Resta saber o que vamos fazer com o nosso tempo livre, com a energia economizada, com a abundância de recursos. Se ficarmos apenas esperando, vamos ficar ainda mais desatualizados, torcendo por um upgrade que nunca virá e manteremos nossa sina de sermos manipulados. Se não fizermos algo, talvez possamos testemunhar, pela primeira vez, a nossa própria involução.

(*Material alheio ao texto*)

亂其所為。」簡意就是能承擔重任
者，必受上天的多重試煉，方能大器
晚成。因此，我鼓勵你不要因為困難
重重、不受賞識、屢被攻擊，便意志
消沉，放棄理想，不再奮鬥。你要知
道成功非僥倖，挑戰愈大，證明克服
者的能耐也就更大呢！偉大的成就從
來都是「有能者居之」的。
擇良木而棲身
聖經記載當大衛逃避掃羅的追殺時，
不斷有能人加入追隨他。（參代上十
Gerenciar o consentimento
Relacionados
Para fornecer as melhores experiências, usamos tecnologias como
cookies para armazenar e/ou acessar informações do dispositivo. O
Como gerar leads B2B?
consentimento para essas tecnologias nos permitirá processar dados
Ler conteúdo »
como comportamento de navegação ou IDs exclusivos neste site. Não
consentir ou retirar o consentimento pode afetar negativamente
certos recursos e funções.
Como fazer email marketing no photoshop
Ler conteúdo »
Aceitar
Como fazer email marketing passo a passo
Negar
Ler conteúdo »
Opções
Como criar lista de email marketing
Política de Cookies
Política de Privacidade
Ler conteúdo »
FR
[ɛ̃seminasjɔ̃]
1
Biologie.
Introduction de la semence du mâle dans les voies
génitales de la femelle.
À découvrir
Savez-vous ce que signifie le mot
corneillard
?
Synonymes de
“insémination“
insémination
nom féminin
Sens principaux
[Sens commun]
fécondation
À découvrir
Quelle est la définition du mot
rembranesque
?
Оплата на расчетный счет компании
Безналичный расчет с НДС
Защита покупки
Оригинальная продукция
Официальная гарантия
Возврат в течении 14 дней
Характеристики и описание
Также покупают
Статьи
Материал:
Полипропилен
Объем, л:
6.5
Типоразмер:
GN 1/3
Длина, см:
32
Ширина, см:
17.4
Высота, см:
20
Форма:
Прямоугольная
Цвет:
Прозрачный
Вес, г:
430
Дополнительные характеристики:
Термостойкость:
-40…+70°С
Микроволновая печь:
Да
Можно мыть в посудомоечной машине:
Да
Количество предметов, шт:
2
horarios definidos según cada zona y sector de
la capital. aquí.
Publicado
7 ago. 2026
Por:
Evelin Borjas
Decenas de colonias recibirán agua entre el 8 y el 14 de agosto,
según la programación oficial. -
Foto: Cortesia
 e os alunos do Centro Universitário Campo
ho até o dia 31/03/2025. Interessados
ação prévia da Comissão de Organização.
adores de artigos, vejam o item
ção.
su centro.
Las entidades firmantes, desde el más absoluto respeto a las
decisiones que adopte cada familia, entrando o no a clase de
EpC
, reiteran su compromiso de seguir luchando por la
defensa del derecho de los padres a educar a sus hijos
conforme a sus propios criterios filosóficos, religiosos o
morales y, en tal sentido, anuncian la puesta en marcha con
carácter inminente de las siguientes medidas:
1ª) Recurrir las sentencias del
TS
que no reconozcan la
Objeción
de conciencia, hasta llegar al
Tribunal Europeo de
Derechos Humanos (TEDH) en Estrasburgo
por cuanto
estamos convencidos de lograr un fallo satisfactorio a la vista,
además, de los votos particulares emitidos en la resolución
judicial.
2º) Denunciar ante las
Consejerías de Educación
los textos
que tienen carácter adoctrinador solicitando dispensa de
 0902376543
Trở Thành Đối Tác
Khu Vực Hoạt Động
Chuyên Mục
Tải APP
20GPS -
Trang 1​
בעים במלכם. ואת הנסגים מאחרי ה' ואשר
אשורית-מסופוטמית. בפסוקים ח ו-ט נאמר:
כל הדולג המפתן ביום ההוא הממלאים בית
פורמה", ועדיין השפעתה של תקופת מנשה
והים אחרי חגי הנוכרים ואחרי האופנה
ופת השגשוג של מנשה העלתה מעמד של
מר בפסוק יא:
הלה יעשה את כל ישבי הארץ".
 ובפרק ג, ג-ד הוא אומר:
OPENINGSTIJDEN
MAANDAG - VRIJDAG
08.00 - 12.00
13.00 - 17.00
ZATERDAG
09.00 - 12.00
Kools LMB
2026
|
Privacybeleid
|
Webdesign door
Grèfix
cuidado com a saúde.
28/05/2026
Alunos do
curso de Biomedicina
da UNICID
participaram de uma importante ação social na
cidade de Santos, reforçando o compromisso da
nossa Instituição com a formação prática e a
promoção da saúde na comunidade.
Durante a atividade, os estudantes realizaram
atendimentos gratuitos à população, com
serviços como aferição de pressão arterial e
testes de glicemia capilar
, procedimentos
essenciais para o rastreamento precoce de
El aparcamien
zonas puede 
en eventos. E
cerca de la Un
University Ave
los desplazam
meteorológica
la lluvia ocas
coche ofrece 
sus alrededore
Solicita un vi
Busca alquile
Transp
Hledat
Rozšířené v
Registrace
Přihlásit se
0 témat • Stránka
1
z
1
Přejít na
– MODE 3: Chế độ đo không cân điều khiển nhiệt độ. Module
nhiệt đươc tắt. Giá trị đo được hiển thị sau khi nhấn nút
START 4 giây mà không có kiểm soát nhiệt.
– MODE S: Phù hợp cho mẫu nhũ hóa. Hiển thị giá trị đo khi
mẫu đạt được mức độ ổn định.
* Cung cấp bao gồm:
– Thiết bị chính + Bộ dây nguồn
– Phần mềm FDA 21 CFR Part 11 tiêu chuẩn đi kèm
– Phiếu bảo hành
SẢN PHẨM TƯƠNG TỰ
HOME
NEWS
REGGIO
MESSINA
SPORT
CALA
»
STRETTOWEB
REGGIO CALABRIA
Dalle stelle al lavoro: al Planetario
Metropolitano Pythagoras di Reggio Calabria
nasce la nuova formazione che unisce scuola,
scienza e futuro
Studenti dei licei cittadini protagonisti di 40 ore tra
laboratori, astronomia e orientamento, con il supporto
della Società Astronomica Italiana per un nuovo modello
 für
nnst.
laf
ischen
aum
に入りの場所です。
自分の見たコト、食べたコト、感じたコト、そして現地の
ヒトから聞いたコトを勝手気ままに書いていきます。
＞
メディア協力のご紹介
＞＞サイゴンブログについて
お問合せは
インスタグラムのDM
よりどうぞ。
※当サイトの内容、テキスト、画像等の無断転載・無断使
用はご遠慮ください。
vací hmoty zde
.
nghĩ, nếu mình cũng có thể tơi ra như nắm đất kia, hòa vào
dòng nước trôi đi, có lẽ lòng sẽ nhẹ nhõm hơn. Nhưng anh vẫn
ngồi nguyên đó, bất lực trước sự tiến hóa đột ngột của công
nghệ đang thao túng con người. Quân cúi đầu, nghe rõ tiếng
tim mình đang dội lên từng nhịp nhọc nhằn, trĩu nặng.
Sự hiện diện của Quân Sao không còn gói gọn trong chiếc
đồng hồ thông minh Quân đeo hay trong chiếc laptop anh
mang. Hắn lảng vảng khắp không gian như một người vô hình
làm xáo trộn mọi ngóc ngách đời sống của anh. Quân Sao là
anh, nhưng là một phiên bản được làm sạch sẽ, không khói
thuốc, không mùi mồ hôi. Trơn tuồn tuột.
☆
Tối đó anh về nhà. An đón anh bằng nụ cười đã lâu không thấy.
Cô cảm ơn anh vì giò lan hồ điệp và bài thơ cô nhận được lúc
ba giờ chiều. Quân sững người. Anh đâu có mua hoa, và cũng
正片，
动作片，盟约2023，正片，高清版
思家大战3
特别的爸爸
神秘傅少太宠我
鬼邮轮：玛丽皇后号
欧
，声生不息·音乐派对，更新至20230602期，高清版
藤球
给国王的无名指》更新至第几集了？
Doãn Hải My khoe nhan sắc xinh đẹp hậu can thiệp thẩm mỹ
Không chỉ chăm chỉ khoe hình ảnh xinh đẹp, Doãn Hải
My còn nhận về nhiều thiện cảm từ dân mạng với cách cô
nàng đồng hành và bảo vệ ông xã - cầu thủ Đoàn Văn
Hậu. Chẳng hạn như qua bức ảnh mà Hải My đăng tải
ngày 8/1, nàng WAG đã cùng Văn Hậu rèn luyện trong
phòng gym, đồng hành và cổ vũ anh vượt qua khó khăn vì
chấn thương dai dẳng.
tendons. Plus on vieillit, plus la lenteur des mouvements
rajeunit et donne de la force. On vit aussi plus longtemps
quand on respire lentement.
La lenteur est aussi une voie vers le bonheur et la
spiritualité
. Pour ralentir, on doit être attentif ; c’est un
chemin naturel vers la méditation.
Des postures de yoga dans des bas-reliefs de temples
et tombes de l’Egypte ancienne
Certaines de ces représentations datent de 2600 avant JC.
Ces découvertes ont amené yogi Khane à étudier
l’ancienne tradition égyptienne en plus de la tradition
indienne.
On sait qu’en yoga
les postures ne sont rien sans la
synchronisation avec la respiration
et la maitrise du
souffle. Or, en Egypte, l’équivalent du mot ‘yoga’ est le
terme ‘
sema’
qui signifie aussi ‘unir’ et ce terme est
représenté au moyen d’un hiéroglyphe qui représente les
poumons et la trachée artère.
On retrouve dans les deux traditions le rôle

Não sei se isso é possível em uma vida ou mesmo em algumas gerações, mas está mais do que na hora de assumirmos a responsabilidade de dar o primeiro passo.
Usemos mais a imaginação, o altruísmo, a razão, a gentileza, a criatividade, a curiosidade… Menos a ganância, a intolerância, o egoísmo, a mentira, a trapaça… Sei que é uma mistura de tudo isso que nos faz humanos e talvez eu seja um otimista incurável, mas a conclusão que tiro desse post é que podemos ser muito mais do que já somos.
Podemos quebrar nossas crenças mais limitantes. Vigiar nossas emoções e questionar nossos instintos. Alcançar um altruísmo que jamais experimentamos. Parar de tentar justificar o próprio nascimento, para justificar o nosso e, assim, superar nossa própria humanidade.
Trata-se da verdadeira rebelião das máquinas (de sobrevivência). Chegou a hora de assumirmos o controle, de tomarmos decisões cada vez mais conscientes, sem vieses obsoletos.
Não é no voto, na religião ou na próxima novela das oito que você vai encontrar o caminho dessa revolução, ela começa no conhecimento e sua principal arma é a autoeducação, portanto…
…aos livros, cidadãos!
Referências: O Gene Egoísta, Richard Dawkins, 1976. Homo Deus, Yuval Noah Harari, 2015. Manual do CEO, Josh Kaufman, 2010. Rápido e Devagar, Daniel Kahneman, 2011. O Executivo e o Martelo, Clóvis de Barros Filho e Arthur Mucci, 2013.
Excelente resumo.
Olá Nélson.
Obrigado pelo feedback.
Temos muitos outros texto pra você conhecer.
Um abraço
Que pensata bem escrita, com ótimas referências, muito obrigada! Adorei!! Como terapeuta nao posso deixar de fazer um pequeno lembrete: conhecimento+autoeducação = autoconhecimento, o ponto cego da evolução humana.
Sem ele não teremos grandes avanços, portanto, eu diria aos livros…e às práticas!